Eric Flint, a doctoral student in engineering from Alexandria, is conducting joint research between the Center for Intelligent Material Systems and Structures at Virginia Tech, the Deutsche Forschungsanstalt fur Luft und Raumfahrt (DLR), and the Institute of Structural Mechanics in Braunschweig. He is being hosted by the Technical University of Braunschweig.

Kevin Simon, a doctoral student in biology from Detroit, is the alternate for a Fulbright position. He has been invited by Janine Gibert, the director of the Groundwater Hydrobiology and Ecology Laboratory (HBES) at the Universite Claude Bernard in Lyon, France, to collaborate in their research on groundwater systems.

Stuver will be involved in design and research projects during his year in the Netherlands. Design projects will range from detailed design of public housing to master-planning precincts of Dutch cities. He will do independent research "into the cultural and political forces that promote public housing and public institutions. There is much to be learned from the high standard of living expressed in the form of public space" in the Netherlands, he says. He points out that the Dutch have resisted "the common tendency toward class distinction in housing." He plans to formulate undergraduate courses in architecture from his research.

Rodgers has been studying French for seven years, beginning in high school. His goal is to teach French at the college level. He has already studied at the University of Angers through the International Student Exchange Program, and taught English conversation in a French middle school. As he continues his studies, he wants to examine post-war French feminist authors and how their writings affected society and continue to play a role in forming social consciousness, particularly the writings of Simone de Beauvoir. He also wants to study how the feminist movement evolved in France and its relation to French literature.

+ + + + + + +

→ Tasks for this exercise
#1 In the text on students' research and study abroad, how long has Rodgers been studying French?
#2 Continue the text on students' research and study abroad, starting after its final sentence.

+ + + + + + +

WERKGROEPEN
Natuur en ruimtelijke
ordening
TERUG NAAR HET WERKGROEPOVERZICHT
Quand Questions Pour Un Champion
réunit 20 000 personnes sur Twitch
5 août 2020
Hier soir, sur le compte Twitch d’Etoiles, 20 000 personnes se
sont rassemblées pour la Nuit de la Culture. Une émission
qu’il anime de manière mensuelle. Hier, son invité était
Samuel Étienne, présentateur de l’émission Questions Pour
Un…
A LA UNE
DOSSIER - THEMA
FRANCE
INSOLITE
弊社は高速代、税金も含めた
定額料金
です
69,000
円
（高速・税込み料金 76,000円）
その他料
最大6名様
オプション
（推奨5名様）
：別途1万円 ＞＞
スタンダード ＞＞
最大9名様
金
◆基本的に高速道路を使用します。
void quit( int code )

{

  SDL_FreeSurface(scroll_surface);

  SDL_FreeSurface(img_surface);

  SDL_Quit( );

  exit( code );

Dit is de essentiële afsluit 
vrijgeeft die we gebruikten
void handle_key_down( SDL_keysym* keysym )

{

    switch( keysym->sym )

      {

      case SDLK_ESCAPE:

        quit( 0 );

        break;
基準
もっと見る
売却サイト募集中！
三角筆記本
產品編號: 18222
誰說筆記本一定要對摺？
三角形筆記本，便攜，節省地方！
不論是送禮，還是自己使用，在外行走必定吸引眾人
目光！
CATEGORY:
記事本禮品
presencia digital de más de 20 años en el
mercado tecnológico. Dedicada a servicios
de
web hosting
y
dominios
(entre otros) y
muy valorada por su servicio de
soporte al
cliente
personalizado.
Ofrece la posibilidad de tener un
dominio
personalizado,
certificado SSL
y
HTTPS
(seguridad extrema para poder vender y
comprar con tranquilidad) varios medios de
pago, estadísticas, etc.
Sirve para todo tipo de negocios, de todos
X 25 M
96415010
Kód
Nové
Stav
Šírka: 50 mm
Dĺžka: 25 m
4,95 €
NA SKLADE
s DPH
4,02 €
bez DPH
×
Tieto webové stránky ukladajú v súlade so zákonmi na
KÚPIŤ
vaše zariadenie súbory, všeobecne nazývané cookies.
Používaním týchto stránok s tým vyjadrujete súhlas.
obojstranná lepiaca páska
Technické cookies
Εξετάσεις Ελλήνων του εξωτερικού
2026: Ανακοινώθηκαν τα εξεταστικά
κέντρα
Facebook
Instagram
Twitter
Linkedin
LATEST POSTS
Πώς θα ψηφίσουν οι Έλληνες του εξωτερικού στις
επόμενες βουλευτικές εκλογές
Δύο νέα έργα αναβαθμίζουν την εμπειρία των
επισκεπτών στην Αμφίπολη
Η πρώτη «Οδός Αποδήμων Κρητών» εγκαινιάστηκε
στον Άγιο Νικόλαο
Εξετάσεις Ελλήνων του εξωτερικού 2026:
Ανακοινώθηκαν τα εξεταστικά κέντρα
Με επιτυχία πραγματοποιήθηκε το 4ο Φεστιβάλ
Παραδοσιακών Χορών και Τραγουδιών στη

+ + + + + + +

→ Task-by-task results
#1 Seven years, beginning in high school.

#2
Flint's work will address the placement of actuators in truss-like structures--such as in satellite frames and their solar arrays and antenna booms, and in large buildings such as stadiums and hotel lobbies--to control vibration and detect wear. The same controls and detectors could be used in bridges. He says that how much power such actuators will require, and the incorporation of the power supplies into the design, has not been studied. "Another important aspect of this work will be the development of control techniques and actuators that are capable of local autonomous control, much like a reflex action in the human body," Flint says. The work he will be doing "will advance the state of the art in smart system technology by incorporating electrical power supply considerations into the placement of actuators and the design of control algorithms."

Braunschweig has a well-established program of theoretical development verified by experimental results, and the laboratory space to build and test space truss structures so that it will be possible to test an actuator-behavior predictive code developed at Virginia Tech, Flint explains. "I hope to couple the consideration of structure, actuator, control, and power-supply subsystems into a more unified analysis approach."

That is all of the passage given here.